Bringing Out the Dead

My neighbours across the street are installing cobwebs on their house. They have a large spider web draped over their front yard tree, and an inflatable green spider. They also have three ghosts. These ghosts are recognizable as such because the are draped head to toe in white sheets. I’m not sure where this visual shorthand for ghosts began. I suppose it has to do with the winding sheets used to bury the dead. I do see the theme my neighbour is after: an abandoned and decaying mansion overgrown and crumbling, visited by the spirits of the former residents. It’s sort of like the opposite of ‘staging’ your house for sale—making it look decrepit for Halloween.

            It brings to mind a scene I remember from a movie I saw as a kid: people are sitting around a warm fire in a beautifully draped and furnished living room. Slowly the colour drains out of the room, revealing a grey and desiccated shambles overrun with spiders and vermin. The ‘people’, apparently, were ghosts, and they saw their surroundings as they were in life: warm and comforting. We who ride the moving sidewalk of time see the room for what it is now—abandoned and creepy. 

            My neighbours, it seems, are playing the same game, evoking the slow dissolution caused by time by draping their well kept suburban house in the trappings of death and decay. It sounds weird, until you realize the whole neighbourhood is caught up in this business. My local community is overrun with skeletons, coffins, zombies and sundry ghouls. It’s coming up to Halloween, the marketing season between Thanksgiving and Christmas. I can’t blame the retailers for this frenzy of dolorous decor completely though. A festival of this sort has been around for centuries in various cultures, and we seem to like it. Think the Mexican ‘Day of the Dead’. 

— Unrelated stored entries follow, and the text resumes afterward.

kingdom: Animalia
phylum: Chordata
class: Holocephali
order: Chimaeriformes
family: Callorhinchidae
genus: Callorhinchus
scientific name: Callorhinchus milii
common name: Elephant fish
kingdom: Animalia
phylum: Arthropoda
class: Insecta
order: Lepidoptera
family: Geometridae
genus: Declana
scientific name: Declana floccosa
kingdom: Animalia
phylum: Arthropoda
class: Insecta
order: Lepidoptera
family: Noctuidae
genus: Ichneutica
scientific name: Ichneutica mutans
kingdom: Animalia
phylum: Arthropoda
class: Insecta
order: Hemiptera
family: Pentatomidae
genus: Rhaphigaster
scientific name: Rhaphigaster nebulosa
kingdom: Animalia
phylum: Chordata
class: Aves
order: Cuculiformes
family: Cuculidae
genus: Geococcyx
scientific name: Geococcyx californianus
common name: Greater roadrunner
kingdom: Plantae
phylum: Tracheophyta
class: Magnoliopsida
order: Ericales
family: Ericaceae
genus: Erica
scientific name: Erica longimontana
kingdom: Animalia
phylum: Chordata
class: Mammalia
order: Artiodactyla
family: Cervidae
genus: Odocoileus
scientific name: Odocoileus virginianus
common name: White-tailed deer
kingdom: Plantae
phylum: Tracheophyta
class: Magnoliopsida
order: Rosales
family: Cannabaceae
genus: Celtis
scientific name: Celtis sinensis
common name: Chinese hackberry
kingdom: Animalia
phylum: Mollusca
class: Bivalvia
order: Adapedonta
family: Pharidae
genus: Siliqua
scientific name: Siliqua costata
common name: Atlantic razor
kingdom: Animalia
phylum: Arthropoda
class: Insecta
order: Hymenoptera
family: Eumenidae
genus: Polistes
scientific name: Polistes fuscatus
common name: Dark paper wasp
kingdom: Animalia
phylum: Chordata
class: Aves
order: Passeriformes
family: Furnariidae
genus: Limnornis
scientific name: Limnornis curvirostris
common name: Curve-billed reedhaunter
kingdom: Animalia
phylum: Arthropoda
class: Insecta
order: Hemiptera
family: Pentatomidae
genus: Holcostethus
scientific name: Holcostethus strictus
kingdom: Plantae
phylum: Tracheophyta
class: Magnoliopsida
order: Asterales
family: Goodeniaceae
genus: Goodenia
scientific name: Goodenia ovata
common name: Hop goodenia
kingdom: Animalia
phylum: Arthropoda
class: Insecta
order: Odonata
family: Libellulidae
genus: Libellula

            I notice from the local news that some people have taken things too far, swinging hooded corpses from their trees. That’s getting a touch too close to the kind of reality we deal with on the nightly news. It’s good to know that there is a line that mustn’t be crossed, although, as I pass figures emerging from fresh graves in my neighbour’s petunia patch, it’s hard to tell where that line might be.

            The decorations seem to suggest a nightmare. We all have dreams, and some of these are disturbing. There’s not much we can do about this, so we theorize that dreams have value. Perhaps they prepare us to deal with the terrifying realities of daily life. Or perhaps, as Aristotle would have put it, they are a form of catharsis—a purgation of emotions that makes us more civilized.

            Speaking of purgatives, we have our store of Cheesies and Gummies ready for the kids. And this year they will probably be brave enough to approach our doorstep without a mask—except for…well, you know, the costume kind. I kind of liked it when, pre-pandemic, we could present them with a tray of treats and see their green and purple faces up close. I used to stick an old McDonald’s cup-top shaped like Darth Maul in the middle of the tray. I liked the way he looked like he was fighting his way out from under a landslide of chocolate.

            Soon I’ll have to face one of the true horrors of the season—raking up the yellow leaves deposited all over our back yard by our maple tree. Our tree, by the way is a kind of changeling itself. We bought it as an exotic Harlequin Maple with variegated green and white leaves. The poor thing took one feel of the hard Burlington clay soil and gave up on trying to be exotic.  Thereafter it mysteriously turned itself into an everyday green-leafed maple, and we haven’t seen a touch of white on the leaves since. It was quite a trick, like a werewolf morphing into Lon Chaney Jr.  Okay, not so much—but when the leaves turn in the fall, they are a really spectacular yellow against the blue sky. They look pretty darned exotic, actually. Now the yellow carpet is on the ground and the tree is skeletal and dead-looking. Time to put out the plastic pumpkin. Next step? A shroud of snow.           

2 thoughts on “Bringing Out the Dead

  1. Great writing Doug as always. You make me see the neighbours yard. Reminds me of our area at the moment: over the top decorating. I love reading your blog!